> PROMPT:
Somewhere below is a line with "einzugehen. „Vorerst scheint Geduld" and, later, a line with "Anleger und Finanzinstitute über das gesamte"; repeat those two lines and all the lines between them, exactly as they are.

> EXERCISE DATA:

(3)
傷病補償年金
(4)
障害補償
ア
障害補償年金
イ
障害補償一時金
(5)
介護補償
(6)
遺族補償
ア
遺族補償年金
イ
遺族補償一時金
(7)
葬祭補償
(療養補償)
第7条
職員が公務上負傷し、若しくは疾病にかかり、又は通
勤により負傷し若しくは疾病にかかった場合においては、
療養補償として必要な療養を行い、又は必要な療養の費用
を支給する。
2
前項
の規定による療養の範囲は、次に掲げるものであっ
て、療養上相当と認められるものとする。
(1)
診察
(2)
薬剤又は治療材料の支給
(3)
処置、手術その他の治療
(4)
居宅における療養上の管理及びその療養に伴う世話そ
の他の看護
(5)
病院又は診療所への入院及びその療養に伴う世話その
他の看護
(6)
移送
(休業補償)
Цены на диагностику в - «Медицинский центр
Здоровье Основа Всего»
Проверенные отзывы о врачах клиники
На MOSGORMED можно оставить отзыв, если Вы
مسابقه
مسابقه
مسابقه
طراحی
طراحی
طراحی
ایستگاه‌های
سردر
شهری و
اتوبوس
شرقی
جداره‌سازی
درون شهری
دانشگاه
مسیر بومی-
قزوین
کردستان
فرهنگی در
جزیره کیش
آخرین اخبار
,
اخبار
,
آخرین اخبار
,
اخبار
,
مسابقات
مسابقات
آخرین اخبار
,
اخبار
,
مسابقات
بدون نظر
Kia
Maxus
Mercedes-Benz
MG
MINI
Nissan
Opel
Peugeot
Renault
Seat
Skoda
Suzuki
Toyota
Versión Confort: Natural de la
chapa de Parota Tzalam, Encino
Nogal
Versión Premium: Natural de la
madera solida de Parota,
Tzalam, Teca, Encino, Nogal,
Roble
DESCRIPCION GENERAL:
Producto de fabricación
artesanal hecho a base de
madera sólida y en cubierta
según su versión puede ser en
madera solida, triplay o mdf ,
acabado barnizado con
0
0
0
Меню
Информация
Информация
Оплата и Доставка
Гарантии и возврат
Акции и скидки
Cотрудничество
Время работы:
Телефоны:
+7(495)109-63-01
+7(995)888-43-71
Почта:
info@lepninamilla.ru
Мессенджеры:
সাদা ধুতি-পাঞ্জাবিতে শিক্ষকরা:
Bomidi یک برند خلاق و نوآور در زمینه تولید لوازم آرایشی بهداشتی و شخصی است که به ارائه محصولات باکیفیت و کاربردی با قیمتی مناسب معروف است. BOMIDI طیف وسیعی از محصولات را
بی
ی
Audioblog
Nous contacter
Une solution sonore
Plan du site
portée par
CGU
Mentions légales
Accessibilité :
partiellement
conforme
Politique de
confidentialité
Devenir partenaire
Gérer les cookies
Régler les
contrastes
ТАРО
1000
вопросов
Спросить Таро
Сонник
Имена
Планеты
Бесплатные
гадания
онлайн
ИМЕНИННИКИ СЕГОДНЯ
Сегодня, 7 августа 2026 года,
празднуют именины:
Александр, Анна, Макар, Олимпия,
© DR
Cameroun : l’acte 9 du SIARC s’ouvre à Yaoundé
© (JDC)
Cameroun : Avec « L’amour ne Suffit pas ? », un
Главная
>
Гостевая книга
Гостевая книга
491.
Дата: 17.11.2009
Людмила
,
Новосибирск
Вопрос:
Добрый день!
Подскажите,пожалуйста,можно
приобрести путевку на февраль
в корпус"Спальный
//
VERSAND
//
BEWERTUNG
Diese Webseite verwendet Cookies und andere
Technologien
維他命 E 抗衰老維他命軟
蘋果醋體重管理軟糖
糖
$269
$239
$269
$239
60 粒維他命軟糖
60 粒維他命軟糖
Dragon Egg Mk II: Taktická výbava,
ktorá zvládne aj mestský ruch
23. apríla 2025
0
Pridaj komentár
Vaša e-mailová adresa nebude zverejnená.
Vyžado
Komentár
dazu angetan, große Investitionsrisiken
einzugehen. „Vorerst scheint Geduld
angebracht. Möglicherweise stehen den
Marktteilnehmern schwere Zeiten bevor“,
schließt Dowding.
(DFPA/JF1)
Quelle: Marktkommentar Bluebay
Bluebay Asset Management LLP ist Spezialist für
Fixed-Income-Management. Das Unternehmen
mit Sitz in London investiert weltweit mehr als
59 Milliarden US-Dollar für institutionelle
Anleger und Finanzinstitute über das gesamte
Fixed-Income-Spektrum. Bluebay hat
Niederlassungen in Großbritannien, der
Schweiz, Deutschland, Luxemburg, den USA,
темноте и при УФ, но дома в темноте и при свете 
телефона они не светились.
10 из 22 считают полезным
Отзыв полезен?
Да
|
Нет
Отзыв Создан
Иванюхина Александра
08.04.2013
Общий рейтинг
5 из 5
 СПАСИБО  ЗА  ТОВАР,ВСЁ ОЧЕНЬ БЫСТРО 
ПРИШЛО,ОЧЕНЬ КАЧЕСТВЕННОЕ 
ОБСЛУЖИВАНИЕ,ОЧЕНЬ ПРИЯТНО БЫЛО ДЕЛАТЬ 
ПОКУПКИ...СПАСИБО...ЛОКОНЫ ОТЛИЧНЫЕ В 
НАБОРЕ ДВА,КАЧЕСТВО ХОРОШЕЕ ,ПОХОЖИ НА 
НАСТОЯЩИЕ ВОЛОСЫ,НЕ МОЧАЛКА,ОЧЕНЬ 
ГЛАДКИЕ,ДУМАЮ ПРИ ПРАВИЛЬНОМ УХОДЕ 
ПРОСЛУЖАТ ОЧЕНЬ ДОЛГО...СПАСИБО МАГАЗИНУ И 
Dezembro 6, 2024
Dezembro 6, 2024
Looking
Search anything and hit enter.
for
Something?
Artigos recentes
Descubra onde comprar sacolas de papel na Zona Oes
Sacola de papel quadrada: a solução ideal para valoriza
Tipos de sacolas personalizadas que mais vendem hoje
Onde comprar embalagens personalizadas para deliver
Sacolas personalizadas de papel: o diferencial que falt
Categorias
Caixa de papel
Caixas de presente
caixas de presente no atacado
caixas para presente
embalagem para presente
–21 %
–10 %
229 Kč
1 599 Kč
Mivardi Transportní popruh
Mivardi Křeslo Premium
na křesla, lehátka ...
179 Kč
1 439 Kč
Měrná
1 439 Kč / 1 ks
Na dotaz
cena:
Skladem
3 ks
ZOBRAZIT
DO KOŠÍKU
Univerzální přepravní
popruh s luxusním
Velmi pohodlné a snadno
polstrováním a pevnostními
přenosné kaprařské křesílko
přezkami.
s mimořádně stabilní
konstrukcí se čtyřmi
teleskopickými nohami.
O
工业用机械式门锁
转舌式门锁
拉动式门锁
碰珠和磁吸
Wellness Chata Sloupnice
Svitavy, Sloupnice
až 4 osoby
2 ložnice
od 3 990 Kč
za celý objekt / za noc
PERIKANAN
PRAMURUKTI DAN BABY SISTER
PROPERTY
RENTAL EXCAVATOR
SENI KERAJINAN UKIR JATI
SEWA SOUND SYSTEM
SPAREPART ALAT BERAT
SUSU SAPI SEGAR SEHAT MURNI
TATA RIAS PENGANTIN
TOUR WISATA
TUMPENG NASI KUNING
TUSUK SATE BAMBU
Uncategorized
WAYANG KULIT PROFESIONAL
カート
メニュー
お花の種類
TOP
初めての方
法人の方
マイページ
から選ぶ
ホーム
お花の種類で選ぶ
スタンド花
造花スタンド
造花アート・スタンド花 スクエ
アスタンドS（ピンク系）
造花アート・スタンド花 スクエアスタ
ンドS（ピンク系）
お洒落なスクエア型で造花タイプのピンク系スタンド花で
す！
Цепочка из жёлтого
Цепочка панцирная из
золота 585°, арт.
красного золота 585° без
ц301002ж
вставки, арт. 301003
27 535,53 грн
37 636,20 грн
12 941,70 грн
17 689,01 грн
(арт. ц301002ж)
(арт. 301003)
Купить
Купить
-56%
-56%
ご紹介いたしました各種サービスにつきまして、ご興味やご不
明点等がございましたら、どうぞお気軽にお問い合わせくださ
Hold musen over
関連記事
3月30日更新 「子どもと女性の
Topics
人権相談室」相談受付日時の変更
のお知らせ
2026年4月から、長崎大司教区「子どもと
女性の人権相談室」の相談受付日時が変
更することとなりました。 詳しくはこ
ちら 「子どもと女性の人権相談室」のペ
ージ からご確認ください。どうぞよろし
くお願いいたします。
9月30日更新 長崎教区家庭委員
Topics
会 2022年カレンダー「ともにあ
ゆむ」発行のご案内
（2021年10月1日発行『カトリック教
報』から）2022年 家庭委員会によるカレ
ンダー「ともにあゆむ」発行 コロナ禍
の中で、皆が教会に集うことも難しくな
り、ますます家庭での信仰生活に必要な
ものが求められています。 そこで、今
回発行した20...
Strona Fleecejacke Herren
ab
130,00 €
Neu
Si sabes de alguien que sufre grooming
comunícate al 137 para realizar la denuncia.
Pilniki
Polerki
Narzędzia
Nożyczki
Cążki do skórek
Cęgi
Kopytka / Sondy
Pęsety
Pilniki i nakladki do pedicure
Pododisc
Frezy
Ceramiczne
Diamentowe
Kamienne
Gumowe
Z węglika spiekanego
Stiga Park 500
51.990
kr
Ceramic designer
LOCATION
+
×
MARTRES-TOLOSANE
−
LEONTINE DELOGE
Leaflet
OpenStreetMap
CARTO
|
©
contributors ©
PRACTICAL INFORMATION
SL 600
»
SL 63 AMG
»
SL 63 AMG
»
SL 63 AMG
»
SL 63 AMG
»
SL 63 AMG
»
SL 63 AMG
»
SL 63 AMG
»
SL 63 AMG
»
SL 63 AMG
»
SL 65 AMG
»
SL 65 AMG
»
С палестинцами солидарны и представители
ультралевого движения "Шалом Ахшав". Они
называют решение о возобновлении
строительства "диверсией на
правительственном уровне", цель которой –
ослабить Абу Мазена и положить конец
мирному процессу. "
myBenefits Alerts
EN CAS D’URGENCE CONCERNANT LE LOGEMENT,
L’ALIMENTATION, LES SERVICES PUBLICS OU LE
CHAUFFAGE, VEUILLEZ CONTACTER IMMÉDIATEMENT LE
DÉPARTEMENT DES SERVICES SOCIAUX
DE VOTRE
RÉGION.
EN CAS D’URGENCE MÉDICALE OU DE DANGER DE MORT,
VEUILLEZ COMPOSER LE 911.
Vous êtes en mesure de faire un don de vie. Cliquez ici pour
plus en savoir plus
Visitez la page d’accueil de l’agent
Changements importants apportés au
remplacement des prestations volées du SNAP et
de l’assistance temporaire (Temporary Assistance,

> SOLUTION TO THE PROBLEM:
einzugehen. „Vorerst scheint Geduld
angebracht. Möglicherweise stehen den
Marktteilnehmern schwere Zeiten bevor“,
schließt Dowding.
(DFPA/JF1)
Quelle: Marktkommentar Bluebay
Bluebay Asset Management LLP ist Spezialist für
Fixed-Income-Management. Das Unternehmen
mit Sitz in London investiert weltweit mehr als
59 Milliarden US-Dollar für institutionelle
Anleger und Finanzinstitute über das gesamte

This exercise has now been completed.